• **What you need to do**
Reproduce nothing but the lines from the one containing "При наличии соответствующей" to the end of the records below, each exactly as written.

══ Given information

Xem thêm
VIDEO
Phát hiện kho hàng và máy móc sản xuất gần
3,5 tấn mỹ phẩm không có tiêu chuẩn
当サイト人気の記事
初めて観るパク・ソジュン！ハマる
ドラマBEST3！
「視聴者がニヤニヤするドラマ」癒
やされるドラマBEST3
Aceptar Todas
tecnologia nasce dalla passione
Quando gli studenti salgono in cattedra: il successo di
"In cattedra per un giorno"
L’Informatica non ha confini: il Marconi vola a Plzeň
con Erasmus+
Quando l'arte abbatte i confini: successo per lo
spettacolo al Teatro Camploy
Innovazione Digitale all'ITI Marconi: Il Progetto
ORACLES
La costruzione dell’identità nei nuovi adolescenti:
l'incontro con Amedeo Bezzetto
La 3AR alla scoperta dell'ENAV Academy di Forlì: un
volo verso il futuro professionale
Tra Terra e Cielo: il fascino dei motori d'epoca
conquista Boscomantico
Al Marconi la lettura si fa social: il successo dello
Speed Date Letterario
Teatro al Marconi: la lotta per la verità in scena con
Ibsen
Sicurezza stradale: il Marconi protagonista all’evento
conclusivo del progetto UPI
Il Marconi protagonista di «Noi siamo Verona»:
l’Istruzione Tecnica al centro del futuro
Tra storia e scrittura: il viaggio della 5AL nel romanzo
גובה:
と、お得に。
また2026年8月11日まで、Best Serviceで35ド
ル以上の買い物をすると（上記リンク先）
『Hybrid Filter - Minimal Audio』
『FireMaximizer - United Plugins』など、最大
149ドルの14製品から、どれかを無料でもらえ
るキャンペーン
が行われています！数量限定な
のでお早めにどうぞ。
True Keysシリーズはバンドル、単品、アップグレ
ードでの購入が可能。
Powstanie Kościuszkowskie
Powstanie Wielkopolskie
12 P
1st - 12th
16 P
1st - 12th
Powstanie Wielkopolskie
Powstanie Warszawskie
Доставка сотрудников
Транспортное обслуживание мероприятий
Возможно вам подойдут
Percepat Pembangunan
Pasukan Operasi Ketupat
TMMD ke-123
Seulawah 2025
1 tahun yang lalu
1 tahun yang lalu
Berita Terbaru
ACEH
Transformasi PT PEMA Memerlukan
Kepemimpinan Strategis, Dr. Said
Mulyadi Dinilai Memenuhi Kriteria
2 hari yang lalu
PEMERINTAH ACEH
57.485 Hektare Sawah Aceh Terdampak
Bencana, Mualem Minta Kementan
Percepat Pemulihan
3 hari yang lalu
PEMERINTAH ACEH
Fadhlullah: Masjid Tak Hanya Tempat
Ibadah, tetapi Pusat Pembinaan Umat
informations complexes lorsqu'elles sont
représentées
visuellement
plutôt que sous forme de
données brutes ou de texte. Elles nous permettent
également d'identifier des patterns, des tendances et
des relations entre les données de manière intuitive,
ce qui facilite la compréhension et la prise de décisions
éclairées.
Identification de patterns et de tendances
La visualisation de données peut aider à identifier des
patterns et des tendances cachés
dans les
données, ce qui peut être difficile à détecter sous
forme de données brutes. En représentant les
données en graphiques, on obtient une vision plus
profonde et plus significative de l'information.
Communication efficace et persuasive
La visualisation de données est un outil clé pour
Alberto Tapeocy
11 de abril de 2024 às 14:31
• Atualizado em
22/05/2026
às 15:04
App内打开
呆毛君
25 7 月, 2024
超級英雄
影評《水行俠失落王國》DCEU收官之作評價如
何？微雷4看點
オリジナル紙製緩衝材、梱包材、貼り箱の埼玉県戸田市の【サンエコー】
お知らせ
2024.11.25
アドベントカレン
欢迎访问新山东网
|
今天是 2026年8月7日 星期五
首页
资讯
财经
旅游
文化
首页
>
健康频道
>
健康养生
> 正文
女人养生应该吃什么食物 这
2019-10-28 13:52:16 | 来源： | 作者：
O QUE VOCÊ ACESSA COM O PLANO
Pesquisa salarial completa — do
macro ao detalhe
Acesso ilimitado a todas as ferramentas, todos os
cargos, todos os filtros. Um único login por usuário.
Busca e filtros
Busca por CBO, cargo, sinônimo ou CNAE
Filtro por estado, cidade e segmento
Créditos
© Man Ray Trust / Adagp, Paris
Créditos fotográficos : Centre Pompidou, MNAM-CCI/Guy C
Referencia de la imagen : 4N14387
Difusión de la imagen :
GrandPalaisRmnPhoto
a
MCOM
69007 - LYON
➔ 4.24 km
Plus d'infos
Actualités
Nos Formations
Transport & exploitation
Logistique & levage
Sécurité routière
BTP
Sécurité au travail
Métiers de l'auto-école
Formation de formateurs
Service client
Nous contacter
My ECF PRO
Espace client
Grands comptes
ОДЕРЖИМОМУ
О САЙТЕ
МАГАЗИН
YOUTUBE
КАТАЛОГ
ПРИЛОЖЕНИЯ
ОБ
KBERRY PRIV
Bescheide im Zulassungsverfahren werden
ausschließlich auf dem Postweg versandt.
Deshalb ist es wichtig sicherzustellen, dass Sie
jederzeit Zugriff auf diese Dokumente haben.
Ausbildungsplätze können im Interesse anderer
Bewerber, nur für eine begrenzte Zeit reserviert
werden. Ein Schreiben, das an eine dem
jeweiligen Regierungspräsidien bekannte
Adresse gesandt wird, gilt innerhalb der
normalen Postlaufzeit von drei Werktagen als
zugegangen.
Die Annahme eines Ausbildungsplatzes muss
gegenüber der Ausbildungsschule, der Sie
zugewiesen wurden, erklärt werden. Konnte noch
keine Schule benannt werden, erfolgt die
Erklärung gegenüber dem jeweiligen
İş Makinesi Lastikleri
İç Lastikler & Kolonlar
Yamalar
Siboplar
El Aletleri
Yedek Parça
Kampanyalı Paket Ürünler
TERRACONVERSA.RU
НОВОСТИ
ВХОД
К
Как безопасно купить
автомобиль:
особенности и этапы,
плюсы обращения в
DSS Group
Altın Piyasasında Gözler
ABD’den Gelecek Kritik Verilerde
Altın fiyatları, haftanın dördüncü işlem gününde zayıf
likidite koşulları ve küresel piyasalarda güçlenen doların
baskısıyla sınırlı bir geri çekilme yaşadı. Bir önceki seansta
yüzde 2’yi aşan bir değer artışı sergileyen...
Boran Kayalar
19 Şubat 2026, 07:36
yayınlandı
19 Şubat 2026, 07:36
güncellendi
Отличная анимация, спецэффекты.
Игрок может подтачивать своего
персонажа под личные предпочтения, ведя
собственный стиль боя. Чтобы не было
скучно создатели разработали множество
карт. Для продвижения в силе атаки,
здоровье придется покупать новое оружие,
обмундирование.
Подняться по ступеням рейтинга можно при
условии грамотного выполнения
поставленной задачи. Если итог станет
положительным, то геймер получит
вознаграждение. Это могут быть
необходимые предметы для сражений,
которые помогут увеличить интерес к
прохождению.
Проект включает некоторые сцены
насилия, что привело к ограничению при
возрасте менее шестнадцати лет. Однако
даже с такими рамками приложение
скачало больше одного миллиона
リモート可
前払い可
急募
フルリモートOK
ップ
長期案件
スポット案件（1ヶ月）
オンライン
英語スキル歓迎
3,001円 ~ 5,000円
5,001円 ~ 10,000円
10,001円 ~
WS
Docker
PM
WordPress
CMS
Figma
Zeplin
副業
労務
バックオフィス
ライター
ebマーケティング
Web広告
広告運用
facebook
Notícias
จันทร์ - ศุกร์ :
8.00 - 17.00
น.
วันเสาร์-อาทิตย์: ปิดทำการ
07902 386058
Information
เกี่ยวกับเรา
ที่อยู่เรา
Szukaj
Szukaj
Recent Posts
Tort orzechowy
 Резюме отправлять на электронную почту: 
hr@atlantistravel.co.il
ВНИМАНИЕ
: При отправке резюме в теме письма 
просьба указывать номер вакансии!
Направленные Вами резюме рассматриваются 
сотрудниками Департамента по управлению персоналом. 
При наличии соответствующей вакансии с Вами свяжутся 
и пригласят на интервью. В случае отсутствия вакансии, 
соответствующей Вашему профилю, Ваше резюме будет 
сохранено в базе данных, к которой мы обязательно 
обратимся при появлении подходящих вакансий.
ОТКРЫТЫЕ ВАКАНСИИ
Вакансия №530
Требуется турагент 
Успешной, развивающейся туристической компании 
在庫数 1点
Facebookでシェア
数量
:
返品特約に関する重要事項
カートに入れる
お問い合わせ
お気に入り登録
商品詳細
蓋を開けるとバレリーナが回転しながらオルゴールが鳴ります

════

• **The answer**
При наличии соответствующей вакансии с Вами свяжутся 
и пригласят на интервью. В случае отсутствия вакансии, 
соответствующей Вашему профилю, Ваше резюме будет 
сохранено в базе данных, к которой мы обязательно 
обратимся при появлении подходящих вакансий.
ОТКРЫТЫЕ ВАКАНСИИ
Вакансия №530
Требуется турагент 
Успешной, развивающейся туристической компании 
在庫数 1点
Facebookでシェア
数量
:
返品特約に関する重要事項
カートに入れる
お問い合わせ
お気に入り登録
商品詳細
蓋を開けるとバレリーナが回転しながらオルゴールが鳴ります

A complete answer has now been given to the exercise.